Certain phrases in the water report stayed with me, “There
is still much that is not known [my emphasis] about the recharge areas of the
aquifer beneath the Town and Village of Alfred. Despite a lack of definitive
knowledge [my emphasis] about recharge areas…” I think what these phrases imply
is significant, that there are processes at work, that are larger than us, that
we don’t fully understand, and can’t be controlled, and because of that, need
to be respected. These phrases from the water report reminded me of one of my
favorite authors, the farmer/writer Wendell Berry. In an essay entitled, Letter
to Wes Jackson, Berry discusses unseen patterns in agriculture – but one could
read his comments also in relationship to fracking and water supplies and how
we just do not know everything.
“To call the unknown by it’s right name, “mystery,” is to
suggest that we had better respect the possibility of a larger, unseen pattern
that can be damaged or destroyed and, with it, the smaller patterns…” This was,
“understood as evil or hubris. Both the Greeks and the Hebrews told us to watch
out for humans who assume that they make all the patterns.”

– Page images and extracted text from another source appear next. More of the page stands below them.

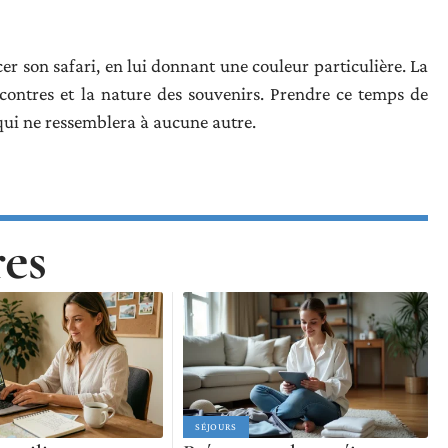
cer son safari, en lui donnant une couleur particulière. La
ncontres et la nature des souvenirs. Prendre ce temps de
 qui ne ressemblera à aucune autre.
res
SÉJOURS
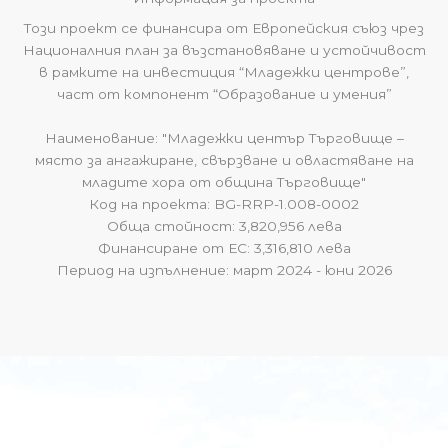
Този проект се финансира от Европейския съюз чрез
Националния план за възстановяване и устойчивост
в рамките на инвестиция “Младежки центрове”,
част от компонент “Образование и умения”
Наименование: "Младежки център Търговище –
място за ангажиране, свързване и овластяване на
младите хора от община Търговище"
Код на проекта: BG-RRP-1.008-0002
Обща стойност: 3,820,956 лева
Финансиране от ЕС: 3,316,810 лева
Период на изпълнение: март 2024 - юни 2026
Нашите програми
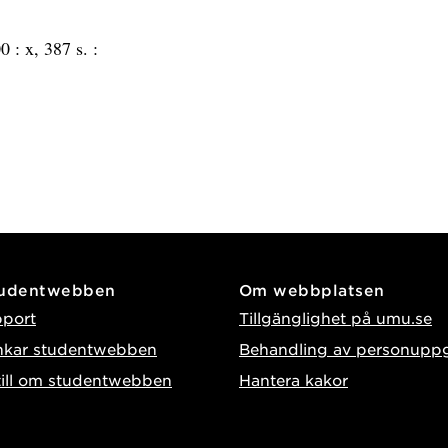
0 :
x, 387 s. :
tudentwebben
Om webbplatsen
pport
Tillgänglighet på umu.se
nkar studentwebben
Behandling av personuppg
till om studentwebben
Hantera kakor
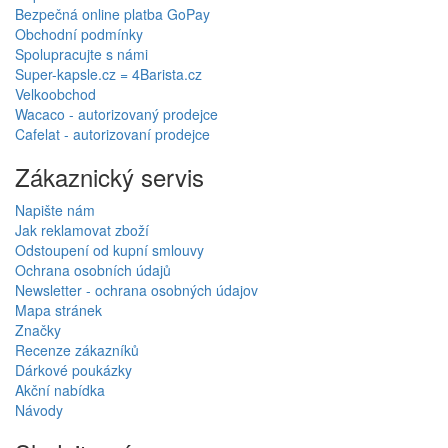
Bezpečná online platba GoPay
Obchodní podmínky
Spolupracujte s námi
Super-kapsle.cz = 4Barista.cz
Velkoobchod
Wacaco - autorizovaný prodejce
Cafelat - autorizovaní prodejce
Zákaznický servis
Napište nám
Jak reklamovat zboží
Odstoupení od kupní smlouvy
Ochrana osobních údajů
Newsletter - ochrana osobných údajov
Mapa stránek
Značky
Recenze zákazníků
Dárkové poukázky
Akční nabídka
Návody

Last week, at the end of a walk through the woods, my wife
and I were coming back through the fields near our house on our usual path. We
came upon something that amazed us; a bubbling spring had spontaneously
sprouted out of the earth where we had never seen one before. A six-inch high
vertical column of crystal clear water was being pushing up from the depths,
pulsing continuously into the air. What we saw was only the visible portion of
a much larger system at work. I came back into the house and poured myself a glass
of water from our spring and thought that the tragedy of hydrofracking is how
something as wonderfully simple as a clear glass of water has been transformed
in many communities into something full of anxiety, fear, and anger.